The latest iPhones are the reigning kings of smartphone performance, thanks to the A11 Bionic chip that powers the iPhone 8, 8 Plus and X. And it sounds like it could remain that way even after the Galaxy S9 launches next year.
That's according to some leaked benchmarks allegedly posted by the new phone that appeared on Geekbench, which shows the results of phones in the Geekbench 4 test for general performance.
The phone in question is listed as a Samsung SM-G960F. As BGR reports, that's the model number linked with Samsung's upcoming Galaxy S9. The phone in the Geekbench post is running Android 8 and appears to be powered by a Samsung Exynos chipset. Rumors suggest next year's Galaxy will feature either a next-generation Exynos processor or the rumored Snapdragon 845 mobile platform from Qualcomm.
The Samsung phone posted a multi-core score of 7,787 on Geekbench 4 and a single-core score of 2,680. Those are impressive numbers, especially in the context of the phone the S9 would replace. The Galaxy S8 had a single-core score of 1,846 and a 6,295 multi-core score, for example.
Right now, the best performing Android phone we've seen is Samsung's Galaxy Note 8, which tallied a multi-core score of 6,564, and that was with the benefit of 6GB of RAM. This new Samsung phone that popped up on the Geekbench site had 4GB of RAM and still outperformed Samsung's current flagships.

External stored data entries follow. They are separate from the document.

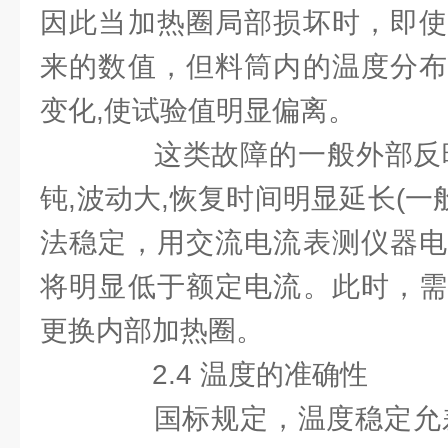
因此当加热圈局部损坏时，即使
来的数值，但料筒内的温度分布
变化,使试验值明显偏离。
这类故障的一般外部反映
钝,波动大,恢复时间明显延长(一般
法稳定，用交流电流表测仪器电
将明显低于额定电流。此时，需
更换内部加热圈。
2.4 温度的准确性
国标规定，温度稳定允差0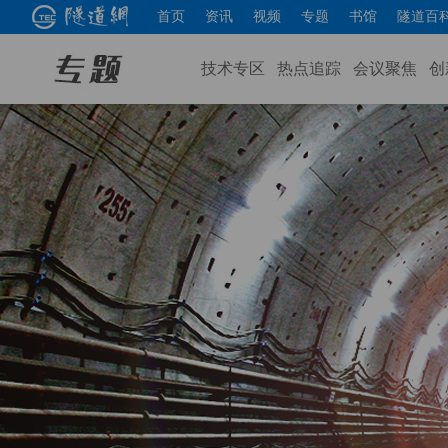
首页
资讯
视频
专题
书馆
隧道百
技术专区
热点追踪
会议聚焦
创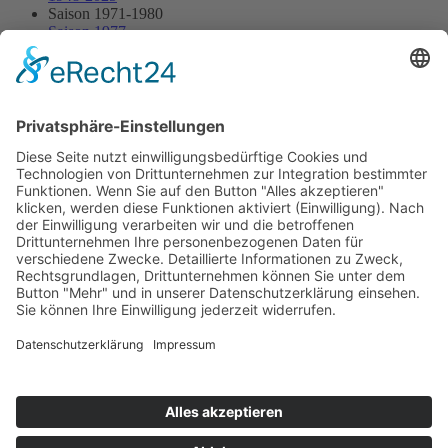
Saison 1971-1980
Saison 1977
28.08.1977 - Ratisbona
28.08.1977 - Ratisbona
Streckenskizze
Programmheft
Starterliste
Alle Ergebnisse:
Nennungsliste
Ergebnis Rennen
Impressum
Datenschutzerklärung
Kontakt
Links
Jahrbuch
Sitemap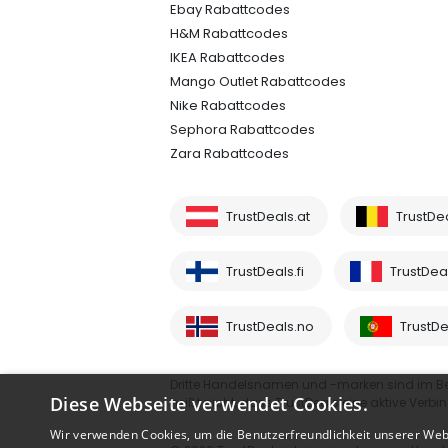
Ebay Rabattcodes
H&M Rabattcodes
IKEA Rabattcodes
Mango Outlet Rabattcodes
Nike Rabattcodes
Sephora Rabattcodes
Zara Rabattcodes
TrustDeals.at
TrustDe
TrustDeals.fi
TrustDeal
TrustDeals.no
TrustDe
Dritte Handelsnamen und -marken sind im B
Diese Webseite verwendet Cookies.
heißt nicht, dass TrustDeals eine aktive Verbi
Wir verwenden Cookies, um die Benutzerfreundlichkeit unserer Web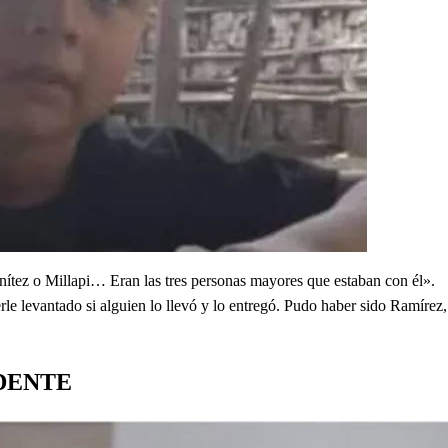
nítez o Millapi… Eran las tres personas mayores que estaban con él».
le levantado si alguien lo llevó y lo entregó. Pudo haber sido Ramíre
DENTE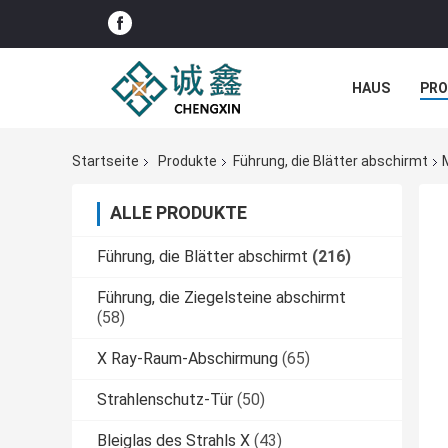
HAUS
PR
NACHRICHTE
Startseite
Produkte
Führung, die Blätter abschirmt
ALLE PRODUKTE
Führung, die Blätter abschirmt
(216)
Führung, die Ziegelsteine abschirmt
(58)
X Ray-Raum-Abschirmung
(65)
Strahlenschutz-Tür
(50)
Bleiglas des Strahls X
(43)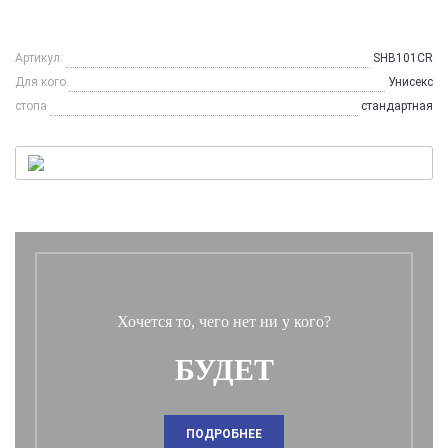
Артикул:
SHB101CR
Для кого
Унисекс
стопа
стандартная
Хочется то, чего нет ни у кого?
БУДЕТ
ПОДРОБНЕЕ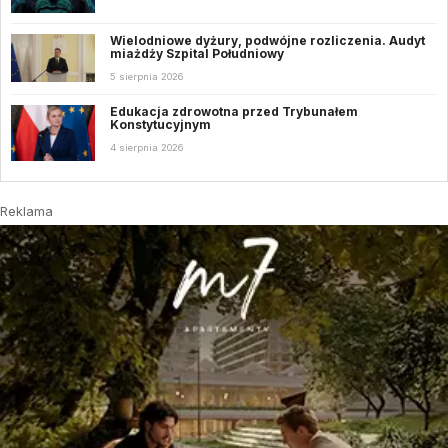
Wielodniowe dyżury, podwójne rozliczenia. Audyt
miażdży Szpital Południowy
5 sierpnia 2026
Edukacja zdrowotna przed Trybunałem
Konstytucyjnym
4 sierpnia 2026
Reklama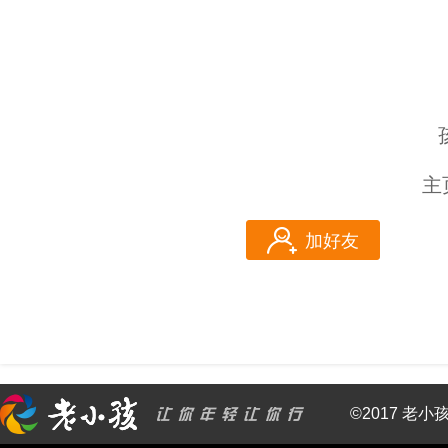
主
加好友
©2017 老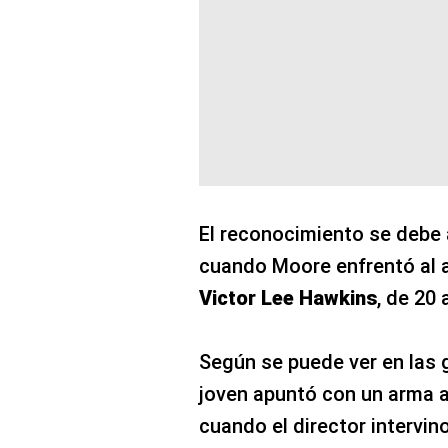
El reconocimiento se debe a 
cuando Moore enfrentó al 
Victor Lee Hawkins
, de 20 
Según se puede ver en las 
joven apuntó con un arma a
cuando el director intervino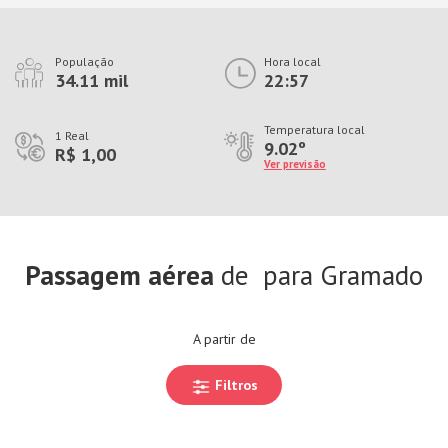
População
Hora local
34.11 mil
22:57
Temperatura local
1 Real
9.02º
R$ 1,00
Ver previsão
Passagem aérea
de
para Gramado
A partir de
Filtros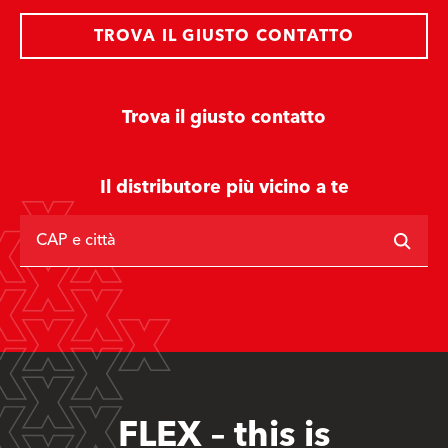
TROVA IL GIUSTO CONTATTO
Trova il giusto contatto
Il distributore più vicino a te
CAP e città
FLEX – this is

But those numbers still can't match what the new iPhones have been able to do with their A11 Bionic CPUs. When we tested the iPhone 8 Plus back in September, it turned in a GeekBench 4 score of 10,472. The iPhone X was a shade slower at a still-impressive 10,357. Those numbers are way ahead of anything this new Samsung device put out, with the caveat that if this is the S9, there's still plenty of time between now and its 2018 release to tweak performance.
Still, the leaked benchmarks show the challenge facing Android phone makers heading into 2018. Apple's A11 chip clearly puts its mobile devices in the lead for smartphone performance, as the iPhone 8 and X also dusted current Android models in our real-world performance tests. If Android phones can't close that performance gap, they're going to have to find other ways to set themselves apart from the iPhone, whether it's new features, better cameras or improved designs.